There will also be one-way pedestrian traffic and one entry and exit point. Because the event is an outdoor shopping experience, people will be in-and-out of the fenced-off vendor area.

“The guidelines that are set forth, they work for small to medium sized events,” he said. “We have a really good collection of artists, and Nottingham Park is the perfect venue.”

Arts fairs and festivals in the Vail Valley, in a typical summer, can be overshadowed by larger events, particularly those at the Gerald R. Ford Amphitheater and the Vilar Performing Arts Center. On Labor Day weekend, the annual Gourmet on Gore food tasting and the Vail Jazz Party typically draw the most people out to Vail.

Gourmet on Gore was canceled and Vail Jazz is hosting limited outdoor concerts while focusing on its virtual Interludes series instead of a full Party; other Colorado Labor Day weekend events that compete with Vail Valley offerings also aren’t happening in their traditional capacities. As such, the new Avon Art Festival is able to gain more attention and hopefully generate more income for the vendors.

“For a lot of them, this is their livelihood. It seems like small businesses, arts & culture, they’ve all taken a really hard year this year,” Wallis said.

That same paradigm has been true for the other arts events and festivals hosted here this summer, including Art on the Rockies, the Vail Fine Arts Festival and other gallery events and artist meet-and-greets around town. These festivals are ultra-important to the creators that participate in them, and limited local event offerings, Wallis hopes, will encourage more people to come out and support their work.

“I think it’s going to be a really good first-year event,” he said.

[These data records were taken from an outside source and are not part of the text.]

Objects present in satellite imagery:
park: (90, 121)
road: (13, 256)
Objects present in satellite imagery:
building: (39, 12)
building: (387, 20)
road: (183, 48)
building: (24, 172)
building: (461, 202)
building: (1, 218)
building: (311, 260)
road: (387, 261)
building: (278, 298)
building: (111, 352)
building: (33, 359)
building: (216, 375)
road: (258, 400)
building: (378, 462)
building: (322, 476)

Most of the fairs Colorado Events organizes take place in Denver and Boulder, but the company has hosted a few events in mountain towns this summer, including Estes Park and Crested Butte. The company has urban markets, craft sales and holiday markets planned through Decmeber. Wallis thinks his company may be putting on the greatest number of events in the state right now.

“The events business was faced with the same thing that a lot of businesses were faced with: adapt to the new changes or you don’t operate. I’ve been all about making the necessary changes and trying to keep on keeping on,” he said.

To that front, Wallis is happy that he’s been able to stay operational and provide a source of income to the artists and artisans that sell their work at his events.

“Everybody’s down on some level, but I’d rather be down than out.”